_DOCUMENT PASSAGE_
§ §
Afterhours childcare franchise Sherpa Kids plans to recruit 100 Australian franchisees in five years and expand into as many as eight countries, after launching in the United Kingdom.   Sherpa Kids, established in New Zealand in 1996, is an Outside School Hours Care (OSHC) program offering a variety of activities including arts and crafts, music, […]
Michelle Hammond

Afterhours childcare franchise Sherpa Kids plans to recruit 100 Australian franchisees in five years and expand into as many as eight countries, after launching in the United Kingdom.

 

Sherpa Kids, established in New Zealand in 1996, is an Outside School Hours Care (OSHC) program offering a variety of activities including arts and crafts, music, drama and sport.

 

The Australian operations of Sherpa Kids were launched in July 2011 by Vicki Prout, four-time winner of the Franchise Council of Australia’s South Australian Franchise Woman of the Year.

 

There are now 10 Australian franchisees, with 10 more planned for 2013, and a five-year goal of 100 franchisees across the country. But these are not the only expansion plans.

 

Late last year, Sherpa Kids sold a country master franchise in the UK to John Geers, who has described the OSHC market in the UK as huge but “very immature and fragmented”.

 

“The service levels provided to schools, parents and their children [is] very inconsistent. The sKids brand and operational excellence will set us apart in this market,” he said in a statement.

 

According to Prout, the educational climate in the UK is very similar to that in New Zealand and Australia, so it was “a very easy fit”.

 

“My business partner is British and I lived in the UK for five years, so we had a very good understanding of the country,” Prout told StartupSmart.

 

“We were ready to go over 12 months beforehand but decided to just hold off [due to the economic climate].

 

“Then we were ready. We’ve got a very good network of other franchises over there and they’re saying, ‘Yes, it’s picking up’.”

 

Prout and her business partner went in search of a UK master franchisor, and found Geers at a franchising expo. The expo was unlike anything Prout has experienced in Australia.

 

“Instead of an expo where people just walk around, this was a show where people actually read all about your brand and your business, and book in half-hour slots with you,” she says.

 

“I had appointments all day… It was really good and that’s how we found our UK guy, John.”

 

According to Prout, Geers has an “awesome” background in advertising and has worked with child-related brands in the past.

 

“You don’t know what you don’t know. His main role is to get out there [and promote the brand],” Prout says.

 

Geers recently flew to Adelaide to finalise arrangements of the UK master franchise, which will enable him to introduce Sherpa Kids to as many 17,000 primary schools.

 

“The UK has 17,000 primary schools that fit our market and we will be happy with Sherpa Kids servicing anywhere between 2,000 to 3,000 schools over a ten-year period,” Prout says.

 

“Our business model… will allow for the UK franchisee to work in a cluster of around 3,500 enrolled students, which could mean the franchisee managing between 10 to 20 schools.”

 

Aside from different terminology relating to afterschool care, Prout says the only real contrast between the UK market and the Australian market is the former is slightly more conservative.

 

“Being British, they’re a little bit slower to take it up. They’re a little bit conservative but we know that so we’ve just tweaked our presentation,” she says.

 

“World domination is [the ultimate goal]. My business partner and I are very, very aggressive. I’ve come from working with Cartridge World, which went into 40 countries.

 

“We’ve got enquiries on the go from Singapore, Ireland, South Africa and India at this point. We’d like to be in eight countries within the next two years.”
§ §
_DESCRIPTION OF THE TASK_
From the Sherpa Kids article, extract everything from "Geers recently flew" down to "slightly more conservative.".

_DATASET EXCERPTS_
§ §
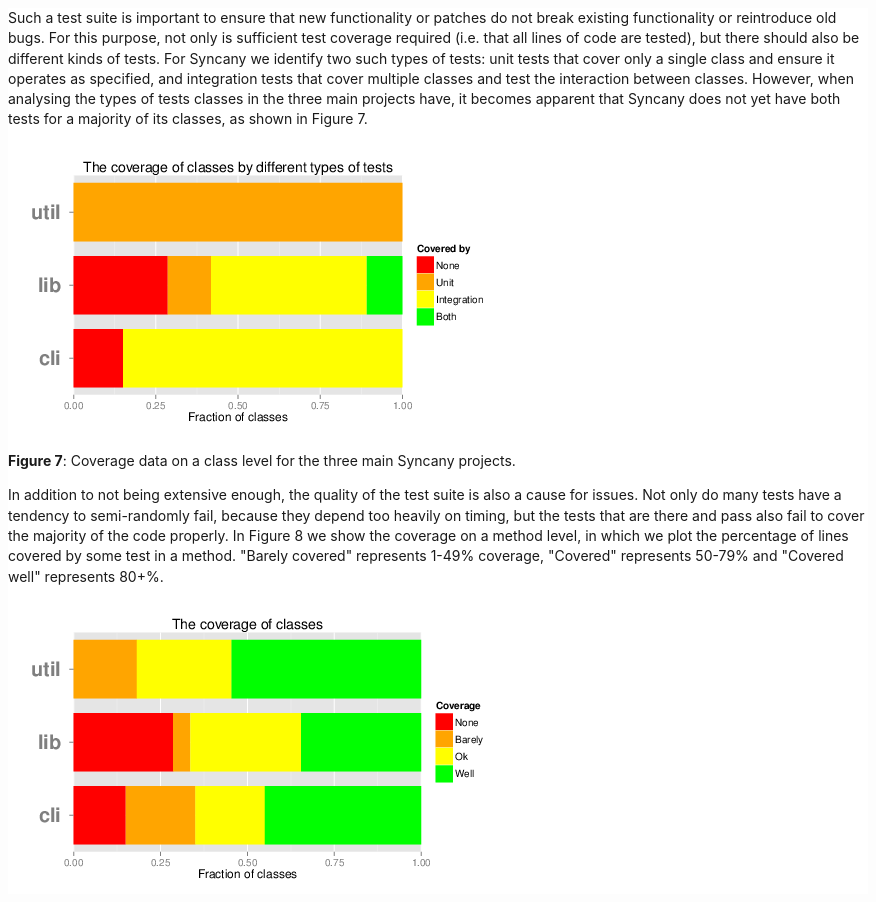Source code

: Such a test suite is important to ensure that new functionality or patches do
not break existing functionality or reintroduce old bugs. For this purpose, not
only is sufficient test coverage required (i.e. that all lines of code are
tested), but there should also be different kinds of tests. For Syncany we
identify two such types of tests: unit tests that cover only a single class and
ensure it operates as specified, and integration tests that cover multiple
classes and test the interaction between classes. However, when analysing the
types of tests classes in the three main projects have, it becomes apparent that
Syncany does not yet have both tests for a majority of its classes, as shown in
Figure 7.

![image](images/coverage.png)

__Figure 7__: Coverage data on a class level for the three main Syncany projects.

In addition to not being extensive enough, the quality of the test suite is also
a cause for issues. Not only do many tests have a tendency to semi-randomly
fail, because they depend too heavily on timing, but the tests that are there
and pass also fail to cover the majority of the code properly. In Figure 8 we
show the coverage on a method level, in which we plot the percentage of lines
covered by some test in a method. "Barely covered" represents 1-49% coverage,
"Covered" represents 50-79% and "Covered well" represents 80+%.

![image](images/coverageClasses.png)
§ §
_EXERCISE RESULT_
Geers recently flew to Adelaide to finalise arrangements of the UK master franchise, which will enable him to introduce Sherpa Kids to as many 17,000 primary schools.

 

“The UK has 17,000 primary schools that fit our market and we will be happy with Sherpa Kids servicing anywhere between 2,000 to 3,000 schools over a ten-year period,” Prout says.

 

“Our business model… will allow for the UK franchisee to work in a cluster of around 3,500 enrolled students, which could mean the franchisee managing between 10 to 20 schools.”

 

Aside from different terminology relating to afterschool care, Prout says the only real contrast between the UK market and the Australian market is the former is slightly more conservative.